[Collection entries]
= Beginning of Section =

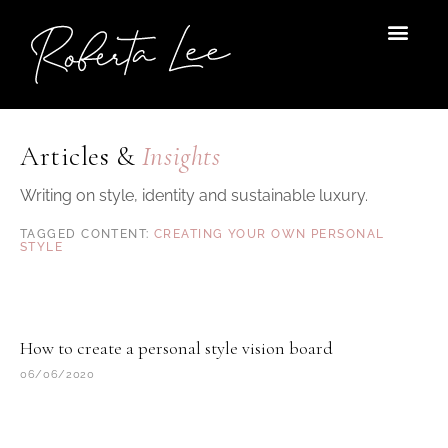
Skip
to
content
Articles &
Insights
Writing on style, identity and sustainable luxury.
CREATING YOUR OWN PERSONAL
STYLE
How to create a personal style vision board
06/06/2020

= End of Section =
= Beginning of Section =

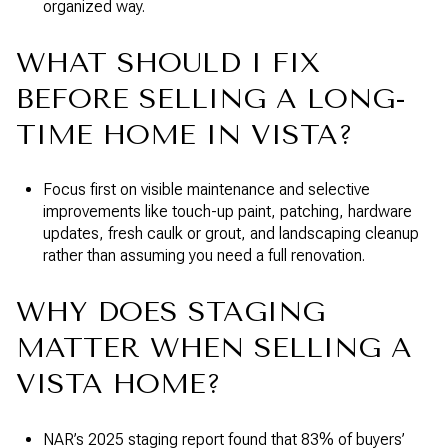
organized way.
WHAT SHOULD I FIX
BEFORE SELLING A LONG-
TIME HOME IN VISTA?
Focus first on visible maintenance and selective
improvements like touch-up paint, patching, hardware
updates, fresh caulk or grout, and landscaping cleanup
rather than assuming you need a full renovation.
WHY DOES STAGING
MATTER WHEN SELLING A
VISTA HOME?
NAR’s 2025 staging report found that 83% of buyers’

= End of Section =

▸ ASSIGNMENT
Retype the collection entries from the line with "organized way." to the line with "NAR’s 2025 staging", keeping both of those lines.

▸ ANSWER TO THIS PROBLEM
organized way.
WHAT SHOULD I FIX
BEFORE SELLING A LONG-
TIME HOME IN VISTA?
Focus first on visible maintenance and selective
improvements like touch-up paint, patching, hardware
updates, fresh caulk or grout, and landscaping cleanup
rather than assuming you need a full renovation.
WHY DOES STAGING
MATTER WHEN SELLING A
VISTA HOME?
NAR’s 2025 staging report found that 83% of buyers’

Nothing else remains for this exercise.